If the president of the United States can go to an extended war in the doab of the Tigris and Euphrates without international sanction, then I too can rake up irrelevant matters and elaborate at great length. Such as on the male attire that is the Nepali national dress.

The top is called the labeda, daura or mayelpose. It is a double-breasted kurta whose flaps are battened down in four places with ties, in a diagonal across the chest. The bottom is the suruwal; the same as what the British named jodhpurs, it is skin-tight around the calves, growing to incongruous pleated proportions around the groin.

Both labeda and suruwal came to the middle Himalaya from Rajasthan, more proof for Kathmandu's warrior-caste elite to trace its bloodline back to the desert out west. Rajasthan, home now to Pokhran I and Pokhran II, for a while did a brisk export of Rajput chieftains to the far corners.
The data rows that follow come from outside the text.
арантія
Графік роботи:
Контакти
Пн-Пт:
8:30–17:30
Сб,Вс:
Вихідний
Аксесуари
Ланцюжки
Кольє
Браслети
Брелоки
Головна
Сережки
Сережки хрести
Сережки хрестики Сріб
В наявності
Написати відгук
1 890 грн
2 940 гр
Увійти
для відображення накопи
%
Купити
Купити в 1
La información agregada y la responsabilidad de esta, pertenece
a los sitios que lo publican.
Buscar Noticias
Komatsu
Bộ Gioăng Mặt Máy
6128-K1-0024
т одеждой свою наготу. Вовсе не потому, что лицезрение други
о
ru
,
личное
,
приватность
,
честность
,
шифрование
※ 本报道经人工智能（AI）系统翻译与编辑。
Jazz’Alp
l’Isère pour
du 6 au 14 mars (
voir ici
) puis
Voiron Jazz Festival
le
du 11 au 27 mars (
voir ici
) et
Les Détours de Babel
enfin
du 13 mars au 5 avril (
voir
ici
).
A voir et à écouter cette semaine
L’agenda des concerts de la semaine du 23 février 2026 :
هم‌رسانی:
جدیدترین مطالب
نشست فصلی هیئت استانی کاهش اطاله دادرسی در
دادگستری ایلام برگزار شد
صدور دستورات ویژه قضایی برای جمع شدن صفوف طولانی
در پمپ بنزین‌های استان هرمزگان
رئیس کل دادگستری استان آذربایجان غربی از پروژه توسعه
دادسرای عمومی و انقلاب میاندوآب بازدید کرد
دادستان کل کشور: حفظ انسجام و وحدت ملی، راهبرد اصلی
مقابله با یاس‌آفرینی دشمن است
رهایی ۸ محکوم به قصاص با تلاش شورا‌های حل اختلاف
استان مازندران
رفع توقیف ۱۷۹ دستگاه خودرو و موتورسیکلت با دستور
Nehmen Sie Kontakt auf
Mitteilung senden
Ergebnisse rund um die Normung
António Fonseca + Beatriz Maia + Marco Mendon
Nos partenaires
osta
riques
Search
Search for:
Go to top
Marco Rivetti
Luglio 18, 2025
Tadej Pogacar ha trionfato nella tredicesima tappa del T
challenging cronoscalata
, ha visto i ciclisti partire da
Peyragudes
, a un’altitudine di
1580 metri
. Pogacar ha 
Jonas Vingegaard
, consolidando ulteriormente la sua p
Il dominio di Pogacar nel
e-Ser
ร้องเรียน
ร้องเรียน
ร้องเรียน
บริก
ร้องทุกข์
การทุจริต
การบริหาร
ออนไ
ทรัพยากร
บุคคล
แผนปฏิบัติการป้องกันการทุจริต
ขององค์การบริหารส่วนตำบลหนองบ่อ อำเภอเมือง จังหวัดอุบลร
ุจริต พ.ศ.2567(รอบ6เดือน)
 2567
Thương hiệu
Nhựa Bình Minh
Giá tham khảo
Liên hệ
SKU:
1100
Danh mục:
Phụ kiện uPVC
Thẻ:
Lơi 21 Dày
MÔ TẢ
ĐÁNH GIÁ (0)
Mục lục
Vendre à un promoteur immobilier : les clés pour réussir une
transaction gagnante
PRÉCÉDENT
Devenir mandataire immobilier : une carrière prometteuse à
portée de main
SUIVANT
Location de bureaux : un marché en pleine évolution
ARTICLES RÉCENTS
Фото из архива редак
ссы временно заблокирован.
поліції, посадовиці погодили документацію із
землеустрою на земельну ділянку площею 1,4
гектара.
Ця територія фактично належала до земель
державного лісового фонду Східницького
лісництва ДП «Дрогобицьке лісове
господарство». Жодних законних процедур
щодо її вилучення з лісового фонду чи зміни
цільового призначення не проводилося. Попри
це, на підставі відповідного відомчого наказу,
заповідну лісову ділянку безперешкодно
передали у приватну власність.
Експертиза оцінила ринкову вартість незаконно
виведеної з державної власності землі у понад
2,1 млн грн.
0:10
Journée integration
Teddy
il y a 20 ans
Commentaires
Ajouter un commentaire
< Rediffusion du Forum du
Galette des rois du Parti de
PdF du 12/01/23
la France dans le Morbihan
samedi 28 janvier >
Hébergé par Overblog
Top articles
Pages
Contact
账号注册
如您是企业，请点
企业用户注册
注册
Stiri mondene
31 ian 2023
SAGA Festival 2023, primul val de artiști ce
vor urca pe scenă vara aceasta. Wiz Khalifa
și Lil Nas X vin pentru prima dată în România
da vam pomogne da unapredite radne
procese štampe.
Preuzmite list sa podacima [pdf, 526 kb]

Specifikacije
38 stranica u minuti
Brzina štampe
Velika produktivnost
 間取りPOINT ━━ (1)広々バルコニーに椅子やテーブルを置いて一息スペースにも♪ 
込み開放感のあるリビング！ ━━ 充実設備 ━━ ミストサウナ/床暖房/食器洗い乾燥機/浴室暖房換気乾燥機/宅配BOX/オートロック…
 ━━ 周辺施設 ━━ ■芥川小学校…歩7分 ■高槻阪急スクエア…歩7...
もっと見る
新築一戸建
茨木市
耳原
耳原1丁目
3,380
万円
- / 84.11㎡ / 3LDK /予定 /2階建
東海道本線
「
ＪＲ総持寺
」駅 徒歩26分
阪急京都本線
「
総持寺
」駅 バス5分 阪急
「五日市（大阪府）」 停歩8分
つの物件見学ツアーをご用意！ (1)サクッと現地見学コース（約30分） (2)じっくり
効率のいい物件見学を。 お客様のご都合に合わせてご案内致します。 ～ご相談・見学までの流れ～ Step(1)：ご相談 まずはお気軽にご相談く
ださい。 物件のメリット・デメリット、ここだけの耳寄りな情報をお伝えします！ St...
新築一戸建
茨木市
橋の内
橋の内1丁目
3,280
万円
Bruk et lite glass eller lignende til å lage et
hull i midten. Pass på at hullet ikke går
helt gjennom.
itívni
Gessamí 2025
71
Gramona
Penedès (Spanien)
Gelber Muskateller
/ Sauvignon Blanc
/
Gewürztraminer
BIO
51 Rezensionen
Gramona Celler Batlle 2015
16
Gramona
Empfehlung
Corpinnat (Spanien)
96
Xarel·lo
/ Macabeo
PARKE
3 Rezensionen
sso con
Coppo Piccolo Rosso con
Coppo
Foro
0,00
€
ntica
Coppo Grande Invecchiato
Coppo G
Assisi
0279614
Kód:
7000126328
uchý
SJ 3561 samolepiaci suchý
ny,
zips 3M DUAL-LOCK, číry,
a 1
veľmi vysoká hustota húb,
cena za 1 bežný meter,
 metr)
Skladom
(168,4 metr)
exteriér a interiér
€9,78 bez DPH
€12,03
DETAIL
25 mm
The topi was already there, and at some point during the time that Nepal was never colonised by the Company Bahadur, the Western jacket arrived to be called 'coat'. The national dress of Nepal now comes in four pieces: the topi which can be dented and fashioned to create individual signatures; a most distinctive labeda top; the coat which completely covers whatever is distinctive about the labeda; and the suruwal, an uncomfortable bottom that sometimes comes with a full legged inner (bhitri). Way back in 1980, a Kathmandu dignitary visiting London was spoofed in a television programme as having arrived at Heathrow in his long johns.